Algunos dirigentes de la oposición partidista y mediática creen que pueden negociar y obtener sustanciales concesiones de su contraparte, apoyándose en la fuerza que tuvieron en su mejor momento y no en la que tienen ahora. Una creencia ilusa.  

Se trata de un error de perspectiva bastante común, según dicen los expertos en la gestión de conflictos, y un despropósito que causa enormes bajas en las guerras y también grandes pérdidas en conflictos no (tan) bélicos. 

No parecen darse cuenta (no quieren hacerlo, tal vez) de que la capacidad de obtener provecho en una negociación varía con el paso del tiempo, sobre todo cuando en ese trayecto temporal se producen cambios estructurales y coyunturales internos y geopolíticos.  

La posibilidad de obtener resultados de una negociación depende proporcionalmente de los elementos que cada parte posea o simule poseer en la actualidad, ya sea a su favor o en contra del adversario. Los que haya poseído o simulado poseer en el pasado no tienen el mismo efecto. 

Si tengo la fuerza para causarle a la contraparte un perjuicio físico, moral, económico, político o lo que sea, puedo exigir más de ella que si no represento amenaza alguna o si mis posibilidades de afectarla son precarias. Peor aún es la situación si ya he usado esas armas, he causado daños, pero el adversario ha resistido y se ha fortalecido.

------------------------------------------------

● **INSTRUCCIONES**:
Explica en una a tres oraciones por qué el texto considera ilusa la creencia de algunos dirigentes de la oposición sobre lo que pueden obtener al negociar. Los datos no guardan relación con el texto.

------------------------------------------------

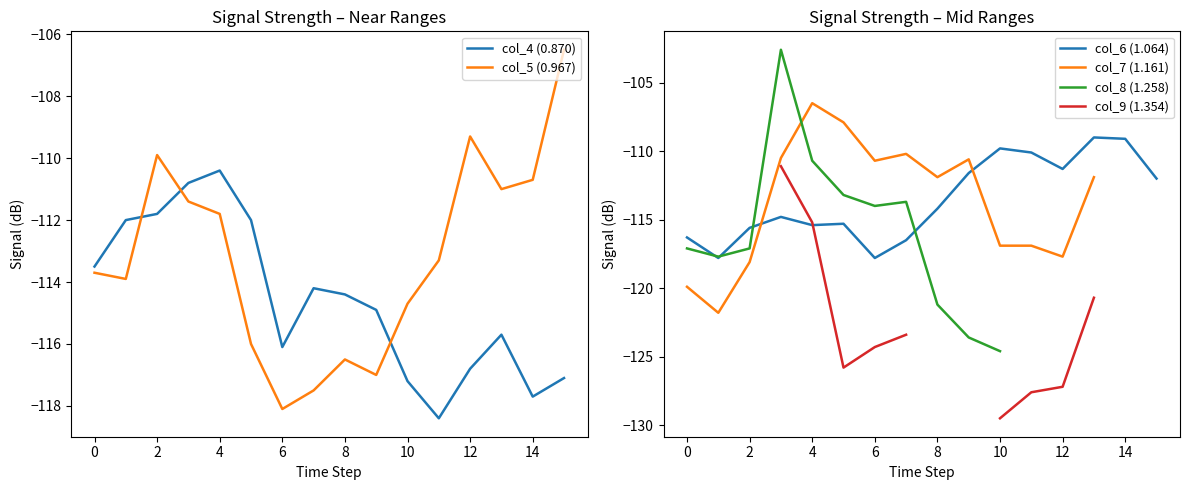

Between 10 and 12, which series saw the biggest shift?

col_5 (0.967)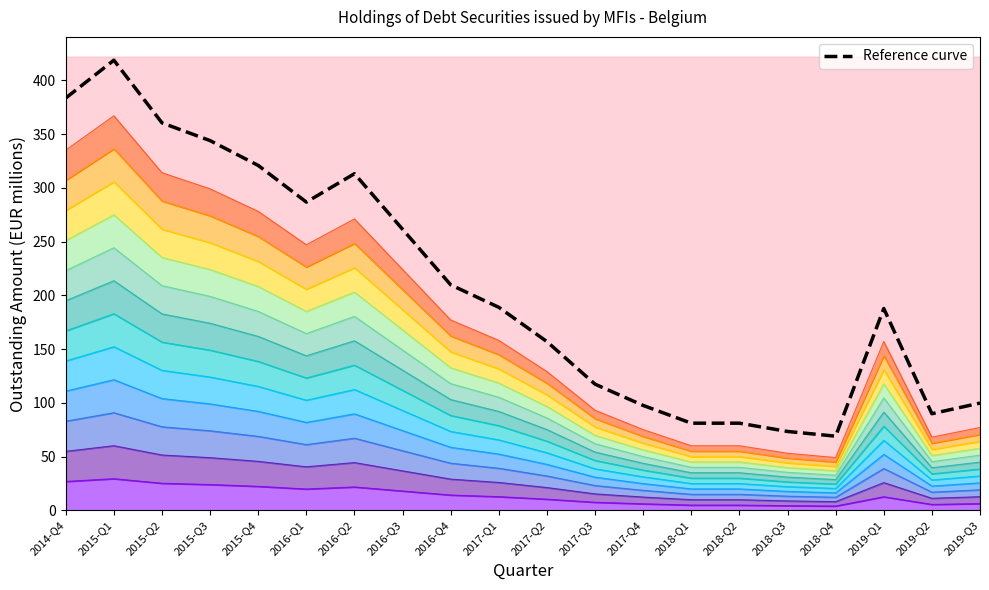

Does the chart have visible grid lines?

No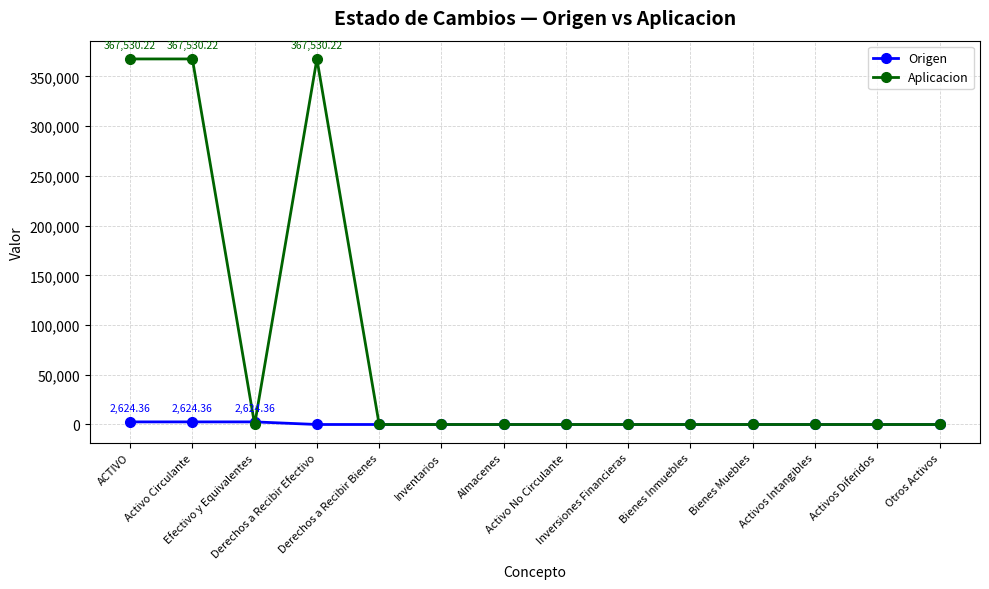

How many distinct data groups are displayed?

2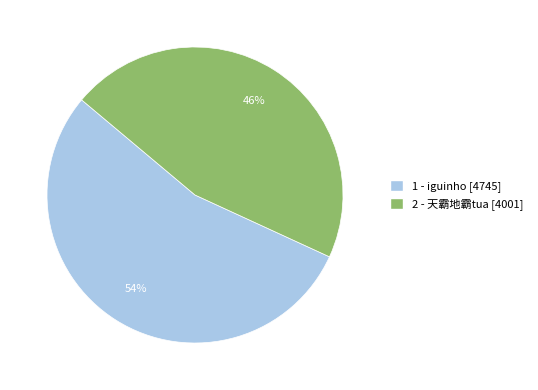

Does any single category account for the majority?

Yes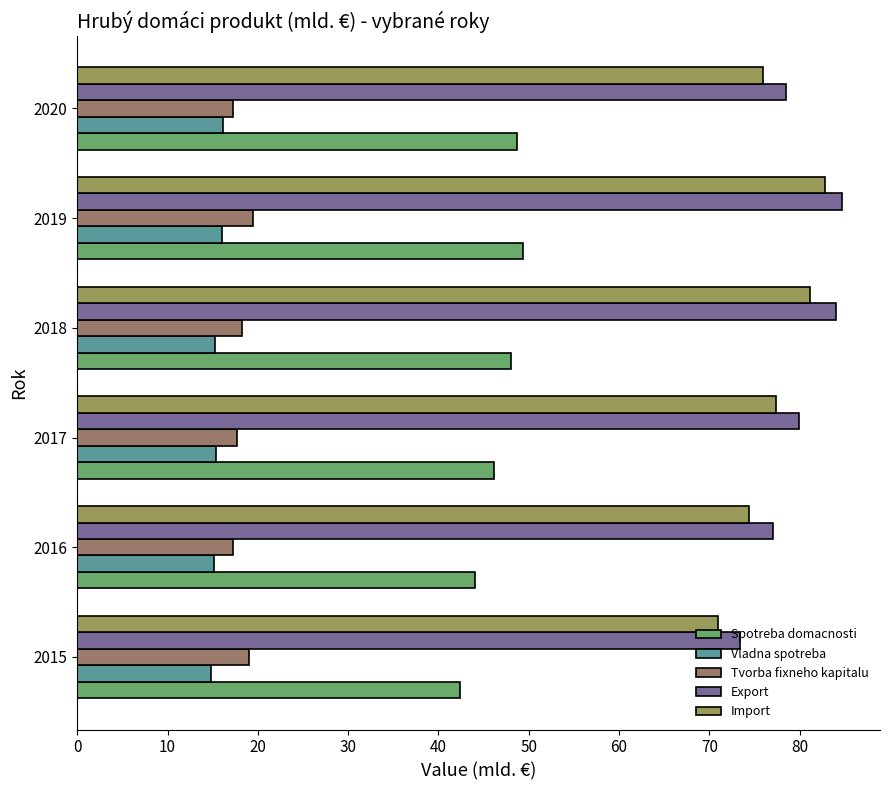

How many data points in Spotreba domacnosti are above 48?

3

------------------------------------------------

● **SOLUCIÓN**:
Esos dirigentes se apoyan en la fuerza que tuvieron en su mejor momento y no en la que tienen ahora. La capacidad de obtener provecho en una negociación varía con el tiempo. Los resultados dependen de los elementos que cada parte posea o simule poseer en la actualidad, no de los que haya poseído en el pasado.